Exercise instructions -> Copy the lines below word for word, starting with the first line and ending with the line that contains "retirement routes through", including both.

Records for this task ->

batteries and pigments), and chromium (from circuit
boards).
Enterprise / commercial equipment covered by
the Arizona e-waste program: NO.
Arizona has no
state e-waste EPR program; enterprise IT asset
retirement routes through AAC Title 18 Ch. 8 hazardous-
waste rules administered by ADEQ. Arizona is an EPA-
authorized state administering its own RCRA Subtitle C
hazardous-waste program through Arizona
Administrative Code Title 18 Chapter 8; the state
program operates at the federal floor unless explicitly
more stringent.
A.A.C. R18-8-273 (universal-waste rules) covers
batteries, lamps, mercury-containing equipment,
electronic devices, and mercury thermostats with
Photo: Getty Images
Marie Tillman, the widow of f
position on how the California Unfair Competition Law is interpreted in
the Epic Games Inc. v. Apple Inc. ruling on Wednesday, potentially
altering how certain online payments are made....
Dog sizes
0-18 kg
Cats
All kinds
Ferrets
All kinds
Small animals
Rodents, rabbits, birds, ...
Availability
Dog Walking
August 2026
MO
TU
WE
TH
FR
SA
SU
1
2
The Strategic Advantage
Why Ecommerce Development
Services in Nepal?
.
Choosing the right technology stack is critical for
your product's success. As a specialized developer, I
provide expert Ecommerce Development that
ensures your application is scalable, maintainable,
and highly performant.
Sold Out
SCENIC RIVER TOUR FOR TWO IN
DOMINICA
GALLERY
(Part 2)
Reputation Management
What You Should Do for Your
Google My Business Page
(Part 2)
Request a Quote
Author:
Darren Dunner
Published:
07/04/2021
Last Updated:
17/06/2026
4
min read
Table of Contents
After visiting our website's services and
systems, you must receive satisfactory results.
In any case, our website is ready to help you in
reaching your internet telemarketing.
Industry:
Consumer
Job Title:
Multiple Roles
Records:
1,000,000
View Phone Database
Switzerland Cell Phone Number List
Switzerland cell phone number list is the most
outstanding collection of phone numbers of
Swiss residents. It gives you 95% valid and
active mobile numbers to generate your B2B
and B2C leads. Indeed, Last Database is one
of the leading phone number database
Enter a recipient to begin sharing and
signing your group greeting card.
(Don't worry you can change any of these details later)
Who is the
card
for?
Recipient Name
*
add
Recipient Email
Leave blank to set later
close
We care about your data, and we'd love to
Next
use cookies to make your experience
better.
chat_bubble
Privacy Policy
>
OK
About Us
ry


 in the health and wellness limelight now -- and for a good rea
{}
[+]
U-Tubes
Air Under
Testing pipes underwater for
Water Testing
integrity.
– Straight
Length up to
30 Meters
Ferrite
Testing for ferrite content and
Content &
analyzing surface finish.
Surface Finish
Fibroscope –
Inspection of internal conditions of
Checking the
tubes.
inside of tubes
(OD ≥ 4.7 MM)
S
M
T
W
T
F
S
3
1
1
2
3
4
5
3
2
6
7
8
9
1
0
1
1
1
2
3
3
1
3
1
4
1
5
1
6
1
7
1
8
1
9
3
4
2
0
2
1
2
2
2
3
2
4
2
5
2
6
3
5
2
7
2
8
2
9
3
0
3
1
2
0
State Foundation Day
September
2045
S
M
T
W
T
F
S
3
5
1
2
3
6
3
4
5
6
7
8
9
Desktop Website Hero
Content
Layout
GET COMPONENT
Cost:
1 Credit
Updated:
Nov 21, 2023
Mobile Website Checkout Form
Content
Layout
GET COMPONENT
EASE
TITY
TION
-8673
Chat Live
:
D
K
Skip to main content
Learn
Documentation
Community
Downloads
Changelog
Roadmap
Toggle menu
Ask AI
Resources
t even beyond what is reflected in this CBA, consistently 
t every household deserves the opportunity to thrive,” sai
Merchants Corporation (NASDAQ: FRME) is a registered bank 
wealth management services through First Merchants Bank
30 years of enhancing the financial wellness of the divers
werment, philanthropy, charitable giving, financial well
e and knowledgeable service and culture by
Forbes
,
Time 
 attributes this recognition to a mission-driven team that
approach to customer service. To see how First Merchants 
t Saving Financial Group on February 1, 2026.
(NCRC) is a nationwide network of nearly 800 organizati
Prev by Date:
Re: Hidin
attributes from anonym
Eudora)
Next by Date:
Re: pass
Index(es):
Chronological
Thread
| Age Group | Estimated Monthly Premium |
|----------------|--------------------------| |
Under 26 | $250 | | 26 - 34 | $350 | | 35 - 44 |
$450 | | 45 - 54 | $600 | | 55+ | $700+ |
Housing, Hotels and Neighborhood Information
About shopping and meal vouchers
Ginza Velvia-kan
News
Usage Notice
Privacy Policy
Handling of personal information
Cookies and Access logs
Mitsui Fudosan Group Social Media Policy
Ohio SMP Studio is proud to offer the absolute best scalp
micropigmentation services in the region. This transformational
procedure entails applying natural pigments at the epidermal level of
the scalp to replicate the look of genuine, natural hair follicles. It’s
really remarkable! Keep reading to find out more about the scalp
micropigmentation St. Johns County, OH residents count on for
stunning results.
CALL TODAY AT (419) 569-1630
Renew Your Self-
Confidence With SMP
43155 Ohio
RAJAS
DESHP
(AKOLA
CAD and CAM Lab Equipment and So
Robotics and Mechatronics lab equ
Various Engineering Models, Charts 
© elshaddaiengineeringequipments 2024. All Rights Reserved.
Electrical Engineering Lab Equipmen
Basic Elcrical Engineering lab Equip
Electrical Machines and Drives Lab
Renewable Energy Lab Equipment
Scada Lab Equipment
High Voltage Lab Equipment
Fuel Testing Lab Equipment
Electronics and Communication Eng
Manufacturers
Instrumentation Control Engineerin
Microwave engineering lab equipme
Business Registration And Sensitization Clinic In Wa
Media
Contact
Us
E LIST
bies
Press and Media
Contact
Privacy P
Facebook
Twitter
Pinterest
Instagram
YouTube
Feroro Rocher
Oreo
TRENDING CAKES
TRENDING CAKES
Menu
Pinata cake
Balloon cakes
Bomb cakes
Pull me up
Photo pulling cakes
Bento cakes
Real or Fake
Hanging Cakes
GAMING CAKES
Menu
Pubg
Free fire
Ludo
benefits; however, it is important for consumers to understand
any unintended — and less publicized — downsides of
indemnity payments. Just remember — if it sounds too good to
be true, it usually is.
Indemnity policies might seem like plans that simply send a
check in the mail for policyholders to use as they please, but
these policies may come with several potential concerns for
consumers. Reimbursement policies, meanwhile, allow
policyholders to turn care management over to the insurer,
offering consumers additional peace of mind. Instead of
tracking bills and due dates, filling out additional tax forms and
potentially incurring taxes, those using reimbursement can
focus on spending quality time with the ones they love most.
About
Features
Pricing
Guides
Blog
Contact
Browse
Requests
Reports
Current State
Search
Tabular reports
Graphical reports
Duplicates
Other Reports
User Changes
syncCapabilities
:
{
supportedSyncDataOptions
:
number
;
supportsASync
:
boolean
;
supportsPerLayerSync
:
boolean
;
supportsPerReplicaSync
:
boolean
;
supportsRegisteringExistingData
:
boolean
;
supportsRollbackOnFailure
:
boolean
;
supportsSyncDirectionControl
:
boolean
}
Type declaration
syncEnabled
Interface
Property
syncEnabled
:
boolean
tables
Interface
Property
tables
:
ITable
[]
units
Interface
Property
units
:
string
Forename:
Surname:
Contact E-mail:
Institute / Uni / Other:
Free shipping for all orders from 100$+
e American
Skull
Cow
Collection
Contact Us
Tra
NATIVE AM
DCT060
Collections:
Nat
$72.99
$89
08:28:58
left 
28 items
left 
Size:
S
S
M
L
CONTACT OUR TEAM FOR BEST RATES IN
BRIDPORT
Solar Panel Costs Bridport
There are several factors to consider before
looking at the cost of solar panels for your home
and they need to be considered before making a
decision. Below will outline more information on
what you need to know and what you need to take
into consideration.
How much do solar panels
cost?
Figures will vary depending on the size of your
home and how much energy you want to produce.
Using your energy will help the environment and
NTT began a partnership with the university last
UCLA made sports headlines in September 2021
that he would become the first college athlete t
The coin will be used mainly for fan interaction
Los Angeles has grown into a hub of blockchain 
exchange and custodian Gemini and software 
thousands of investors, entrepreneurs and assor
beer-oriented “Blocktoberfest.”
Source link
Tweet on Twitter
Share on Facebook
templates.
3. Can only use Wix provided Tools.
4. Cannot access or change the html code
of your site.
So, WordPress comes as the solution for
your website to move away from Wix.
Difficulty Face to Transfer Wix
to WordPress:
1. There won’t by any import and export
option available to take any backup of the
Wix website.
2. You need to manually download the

Task output ->
batteries and pigments), and chromium (from circuit
boards).
Enterprise / commercial equipment covered by
the Arizona e-waste program: NO.
Arizona has no
state e-waste EPR program; enterprise IT asset
retirement routes through AAC Title 18 Ch. 8 hazardous-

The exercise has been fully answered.